I saw a really nice map of the United States over at Daily Signal, with all the outstanding pensions liabilities, and the amount ranges from about $7600 in Tennessee (the best state in the union) to tens of thousands in the big blue socialist states.

Unfunded pension liabilities for public sector workers
Unfunded pension liabilities for public sector workers

Joy explains:

States promised such outsized retirement benefits to the last generation of public-school teachers that they’re paying off this promise with current revenues. A national average of $6,800 per year per teacher pays former teachers’ pensions that state and local governments failed to save up for while those teachers were working. That’s money that could have instead boosted current teachers’ salaries. The problem is only going to get worse as more baby boomers retire and legislatures continue to hide their heads in the sand.

It’s not just that states and districts failed to save up for pensions they knew would come due, it’s that they offered literally the cushiest pensions available to teachers, notes a 2016 study: “as a group, [teachers] have by far the highest retirement costs, even compared with other public-sector employees. While the average civilian employee receives $1.78 for retirement benefits per hour of work, public school teachers receive $6.22 per hour in retirement compensation.”

Like I said, I don’t have a pension funded by taxpayers. I’m having to saving for my own retirement, as well of the retirement of these wealthy government workers. Public sector benefits are paid by taxpayers in the private (free market) sector. We are the ones wh have to make products and services that consumers are actually willing to pay for in a free market. Unlike teachers, I can’t go on strike if I feel I’m not paid enough. If I go on strike, I’ll be fired. But they go on strike, holding children hostage to get more money. With no guarantee of improved student performance.

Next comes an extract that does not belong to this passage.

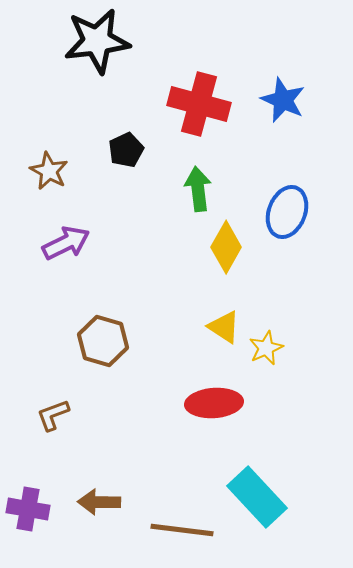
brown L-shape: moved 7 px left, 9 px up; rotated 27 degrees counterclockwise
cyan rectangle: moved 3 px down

Joy also notes that teachers are actually vastly overpaid already, based on what their marketable skills:

[…][R]esearch finds teachers are overpaid by an average of 50 percent relative to their skills and mental abilities. The overage comes almost exclusively from their fat benefit packages.

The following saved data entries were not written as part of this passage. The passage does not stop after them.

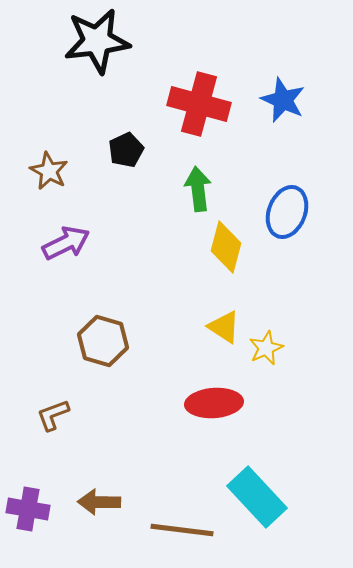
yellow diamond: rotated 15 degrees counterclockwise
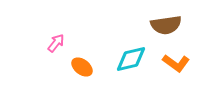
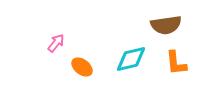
orange L-shape: rotated 48 degrees clockwise
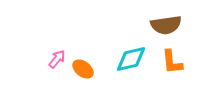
pink arrow: moved 1 px right, 16 px down
orange L-shape: moved 4 px left, 1 px up
orange ellipse: moved 1 px right, 2 px down
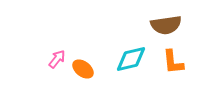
orange L-shape: moved 1 px right
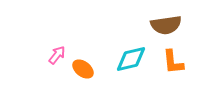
pink arrow: moved 4 px up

The reason they complain about pay is because the majority of their pay is going into extravagant health care, paid time off, pension, paid training, etc. benefits. When you add back all those benefits, they’re being overpaid compared to an equivalent private sector worker.

Regulations

Another factor that lowers student performance is that the fact that teachers are highly regulated. Instead of spending their time teaching students, they are forced to waste time doing other non-teaching tasks.

Joy explains:

Education regulations are almost always decided by non-teachers, and the effects are about what you would guess from that fact. Rather than benefiting students, these regulations typically require or justify ever-expanding employment for the very bureaucrat types who come up with them. I’m talking about things like teacher licensing mandates, which researchers have long found do not improve teacher quality and traffic in disproven education fads (but do provide easy-access cash cows for state departments of education and teacher colleges since teachers are required to keep buying their products to maintain certification); ever-increasing testing and data-entry mandates; centralized curriculum mandates like Common Core; centralized teacher evaluation and ratings systems; and the massive data entry required to document things like student behavior problems and special education services.

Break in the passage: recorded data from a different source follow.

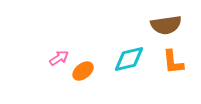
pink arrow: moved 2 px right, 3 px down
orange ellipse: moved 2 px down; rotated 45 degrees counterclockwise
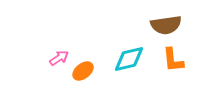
orange L-shape: moved 2 px up
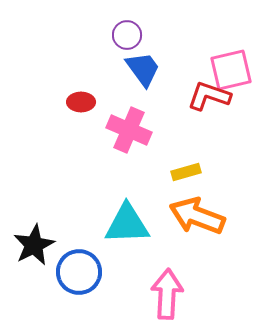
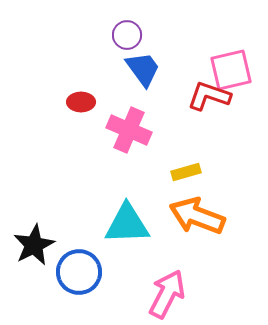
pink arrow: rotated 24 degrees clockwise
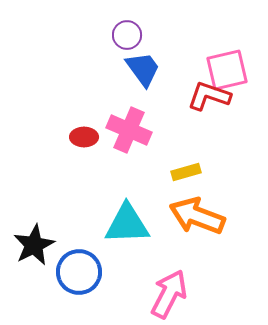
pink square: moved 4 px left
red ellipse: moved 3 px right, 35 px down
pink arrow: moved 2 px right
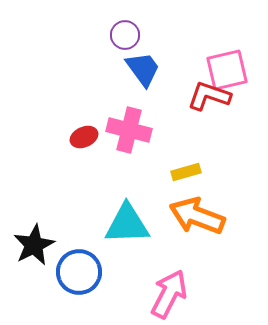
purple circle: moved 2 px left
pink cross: rotated 9 degrees counterclockwise
red ellipse: rotated 24 degrees counterclockwise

More money being wasted that doesn’t help students to learn more at all.

So what’s the solution?

The solution is to allow parents to choose who provides their children with an education, instead of having the money automatically taxed and spent by a massive secular left education bureaucracy. If teachers have their money in their hands, they will spend it where they can get the best quality for the best price – just like they do in every other area of their lives. That might be scary for teachers, administrators and indoctrinators, but in a free market, the parents should not be obligated to pay for something they don’t want. We should be concerned about the children first and foremost.